Kimmy Sophia Brown

The Steak Lady Sizzles

Dec 18, 1995
During the summer I took a job with a company that sells steak, chicken and seafood door to door. I was issued a truck and a freezer and began my career as the Meat Queen. Our income had been lean, but I was chicken to sell. The pitch was fishy, I knew I would need to beef it up. It had been a long time since we had lived high on the hog.

So flow the jokes in the meat industry -- at least the ones fit to print. I began each morning attending a sales meeting. A lone woman among 15 guys who smoked like tailpipes in a traffic jam on a winter day. It was ridiculous to wash my hair in the morning and dab Diorissimo on my wrists and ears. I smelled like a nicotine-smoked ham as soon as I got out of there.

The guys were nice though - hard working guys with good hearts. One of my first days, they sent me out to train with another new employee, a guy I'll call Fabio. He was a young man from Europe in his early twenties, smolderingly handsome. He had warm, limpid eyes and an Elvis haircut -- handsome from every angle. I told him so.

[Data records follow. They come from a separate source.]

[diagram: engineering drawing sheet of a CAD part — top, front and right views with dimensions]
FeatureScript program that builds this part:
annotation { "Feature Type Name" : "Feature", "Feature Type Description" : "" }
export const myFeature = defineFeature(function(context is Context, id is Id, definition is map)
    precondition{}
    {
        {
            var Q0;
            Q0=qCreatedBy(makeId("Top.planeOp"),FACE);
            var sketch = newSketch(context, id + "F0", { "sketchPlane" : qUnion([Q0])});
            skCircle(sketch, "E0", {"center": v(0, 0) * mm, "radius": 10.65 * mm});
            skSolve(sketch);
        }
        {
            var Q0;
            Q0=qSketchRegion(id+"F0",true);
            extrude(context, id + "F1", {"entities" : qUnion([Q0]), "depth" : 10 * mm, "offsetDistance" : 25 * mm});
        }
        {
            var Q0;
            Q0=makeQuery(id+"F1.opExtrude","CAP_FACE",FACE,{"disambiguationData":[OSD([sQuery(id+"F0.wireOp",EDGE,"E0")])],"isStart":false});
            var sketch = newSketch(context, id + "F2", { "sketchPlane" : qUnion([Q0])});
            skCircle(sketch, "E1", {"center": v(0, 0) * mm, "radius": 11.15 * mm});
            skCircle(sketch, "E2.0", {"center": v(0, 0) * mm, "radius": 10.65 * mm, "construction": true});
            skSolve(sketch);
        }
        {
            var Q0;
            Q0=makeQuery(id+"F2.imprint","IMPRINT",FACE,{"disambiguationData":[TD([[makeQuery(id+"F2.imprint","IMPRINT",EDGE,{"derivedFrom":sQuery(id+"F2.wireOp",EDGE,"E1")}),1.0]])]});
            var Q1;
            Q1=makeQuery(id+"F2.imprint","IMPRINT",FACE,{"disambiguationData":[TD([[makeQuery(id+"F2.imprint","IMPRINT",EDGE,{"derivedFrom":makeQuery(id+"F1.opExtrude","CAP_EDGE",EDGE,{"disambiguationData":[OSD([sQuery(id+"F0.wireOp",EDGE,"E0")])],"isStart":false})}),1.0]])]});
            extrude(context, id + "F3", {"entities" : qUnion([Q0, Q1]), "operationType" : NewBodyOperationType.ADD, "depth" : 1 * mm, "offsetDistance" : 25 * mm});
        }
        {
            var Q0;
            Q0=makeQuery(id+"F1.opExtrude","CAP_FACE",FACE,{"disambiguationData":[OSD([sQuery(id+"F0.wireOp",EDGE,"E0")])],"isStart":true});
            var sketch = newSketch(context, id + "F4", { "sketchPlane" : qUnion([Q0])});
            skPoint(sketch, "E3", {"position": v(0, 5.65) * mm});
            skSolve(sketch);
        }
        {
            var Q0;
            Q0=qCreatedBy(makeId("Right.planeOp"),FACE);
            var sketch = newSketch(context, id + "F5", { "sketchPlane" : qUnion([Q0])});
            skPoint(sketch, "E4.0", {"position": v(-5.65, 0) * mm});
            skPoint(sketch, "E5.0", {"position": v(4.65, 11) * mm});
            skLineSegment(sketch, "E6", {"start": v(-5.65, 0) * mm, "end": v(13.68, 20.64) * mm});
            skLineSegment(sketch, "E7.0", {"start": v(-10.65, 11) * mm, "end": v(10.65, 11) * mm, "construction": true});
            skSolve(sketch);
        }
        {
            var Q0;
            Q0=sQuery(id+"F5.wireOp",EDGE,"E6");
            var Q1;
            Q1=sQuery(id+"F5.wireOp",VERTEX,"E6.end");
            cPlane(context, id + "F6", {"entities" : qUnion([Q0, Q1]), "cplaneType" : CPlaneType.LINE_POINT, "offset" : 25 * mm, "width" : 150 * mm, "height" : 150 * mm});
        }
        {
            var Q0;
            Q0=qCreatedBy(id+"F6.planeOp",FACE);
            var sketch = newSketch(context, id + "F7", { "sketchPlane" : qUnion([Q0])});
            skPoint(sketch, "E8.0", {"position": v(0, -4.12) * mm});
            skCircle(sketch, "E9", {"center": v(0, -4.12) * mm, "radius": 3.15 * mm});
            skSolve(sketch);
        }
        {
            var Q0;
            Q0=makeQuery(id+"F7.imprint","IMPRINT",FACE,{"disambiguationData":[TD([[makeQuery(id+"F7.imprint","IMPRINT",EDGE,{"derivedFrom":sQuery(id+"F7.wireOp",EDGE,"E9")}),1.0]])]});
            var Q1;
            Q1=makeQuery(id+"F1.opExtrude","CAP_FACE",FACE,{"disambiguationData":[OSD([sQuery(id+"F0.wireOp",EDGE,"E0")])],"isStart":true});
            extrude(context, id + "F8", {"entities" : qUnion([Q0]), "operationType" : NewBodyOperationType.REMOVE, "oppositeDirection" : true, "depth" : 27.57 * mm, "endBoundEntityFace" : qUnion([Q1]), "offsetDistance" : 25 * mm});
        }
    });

I said, "Gee didn't anybody ever ask you to model or act? You're pretty handsome." Fabio said, "Sure, I got asked lots of times, but I don't want to." He shrugged and puffed his cigarettes as we careened along the country roads. I had the advantage of being almost old enough to be his mother, so it wasn't embarrassing to say that to him. I thought if I had been 18 in the same circumstances, I would have been mute with awe. As it was, I had the security of being in love with my husband and still got to admire this human art-form for an entire day. But why was this walking cover of GQ interested in peddling T-bones door to door? Inquiring minds want to know! He told me later he wanted to do it for the challenge. And a challenge it was!

The momentum of the job was frenzied. We'd pull the truck up in front of a house, beep the horn in case of dogs, jump out, and smile winningly at the folks at the door. Then a quick pitch, not giving them time to respond, leaping into the back of the truck and hauling out a couple of cases from the freezer, heavy as lead headstones. "See ma'am?" Then we'd shuffle the steaks real pretty, like a deck of cards. "See Ma'am? Lean, boneless and tasty. Mmm mmm good. Can't you smell the charcoal already?"

After 8 hours of that, and driving back to the office in the dark, I was totally drained. A mere husk of a woman.

Some of my co-workers were earning very big money. They could haul three cases into a house, give an absolutely poetic pitch from the heart, and earn enough money to pay all their bills, buy sports cars and take vacations in exotic places. This company paid their employees with cash nightly, and they sold a quality product.

But I had barriers making it in the meat business. There were my weekly chiropractic adjustments with attached bills. The fact that I hate selling. And the realization that meat has become less and less appealing to me as I've gotten older. Peter and I have been long considering going vegetarian if I could figure out how to cook seaweed and soybeans.

I finally realized I wasn't enjoying the job despite the amenities. Although I liked the guys and the company, I knew it was time to gracefully wave good-bye and turn in my truck. It had gotten so that every time I tried to make a pitch, a montage of images ranging from a grazing cow to a shrink-wrapped slab of meat, would pass before my eyes. I simply lost my appetite for it. You could say I got burned at the steak!

Kim lives in Maine, which is lovely, and where she continues her enthusiastic relationship with Art, Music, Nature, Books, Animals, Humor and Trees.